Incidentally, Smyth sec. 532 says that the sigmatic future arose out of the sigmatic aorist (first aorist) subjunctive, but of course some verbs have second aorists, so the process must have involved a generalization of the sigmatic aorist with ε/ο vocalism as the future marker. I haven’t chased this down, though.

Smyth also asserts (sec. 100):

ντ, νδ, νθ before ς form νσς (98), then νς, finally ν is dropped and the preceding vowel is lengthened (37).

It seems unlikely to me that -νσς was ever part of the sequence of changes. The only evidence I can detect is the Homeric (and post-Homeric poetic) form ποσσι instead of Attic ποσι, but that can probably be explained by archaic formulas that originally included the word podsi, where aoidoi lengthened the first syllable to ποσσι when the sound change occurred so that the old formula would continue to fit the meter. Having a word shaped _υ alongside a word shaped υυ would have offered metrical flexibility for aoidoi, and subsequent poets no doubt took advantage of that following the Homeric model. But, hey, what do I know?

__

is there a post-Smyth source on the evolution of the ancient Greek language, from a linguistic perspective, you might recommend?

The rules of “euphony” in Smyth are really not bad, as long as you realize that “euphony” is something of a misnomer. These are descriptions of low-level, relatively recent (in relation to the classical language), phonological changes. I think a discussion of these rules is also found in the Cambridge Grammar of Ancient Greek.

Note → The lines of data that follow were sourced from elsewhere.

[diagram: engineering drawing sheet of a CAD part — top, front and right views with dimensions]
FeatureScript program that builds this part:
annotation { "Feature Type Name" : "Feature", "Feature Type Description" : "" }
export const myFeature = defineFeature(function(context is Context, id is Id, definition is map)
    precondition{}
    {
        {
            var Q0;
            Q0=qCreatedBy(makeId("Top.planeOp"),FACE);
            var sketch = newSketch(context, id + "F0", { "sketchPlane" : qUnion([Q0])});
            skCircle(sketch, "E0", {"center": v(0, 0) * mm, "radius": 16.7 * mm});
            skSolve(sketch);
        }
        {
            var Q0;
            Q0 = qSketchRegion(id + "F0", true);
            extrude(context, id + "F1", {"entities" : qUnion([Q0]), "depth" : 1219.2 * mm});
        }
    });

To go back further, you are getting into pre-Greek and before that into Proto-Indo-European. In English, the most complete exposition is in Sihler, A New Comparative Grammar of Latin and Greek, but this work is dense amd difficult and frustrating to use, and on top of that very expensive. I generally use two French books, Lejeune, Phonétique historique du mycénien et du grec ancien for historical phonology, and Chantraine, Morphologie historique du grec, when I want to educate myself on specifics in the history and pre-history of ancient Greek. These date from mid-century, and are probably less up-to-date than Sihler (though apparently Sihler too is showing its age), but I find them – by orders of magnitude – much better organized and easier to use than Sihler. There’s also a German work by Rix on Greek historical phonology, Historische Grammatik des Griechischen, but I find this too algebraic.

I should emphasize that I’m no scholar myself, just a reader of ancient Greek with some interest in the history of the language.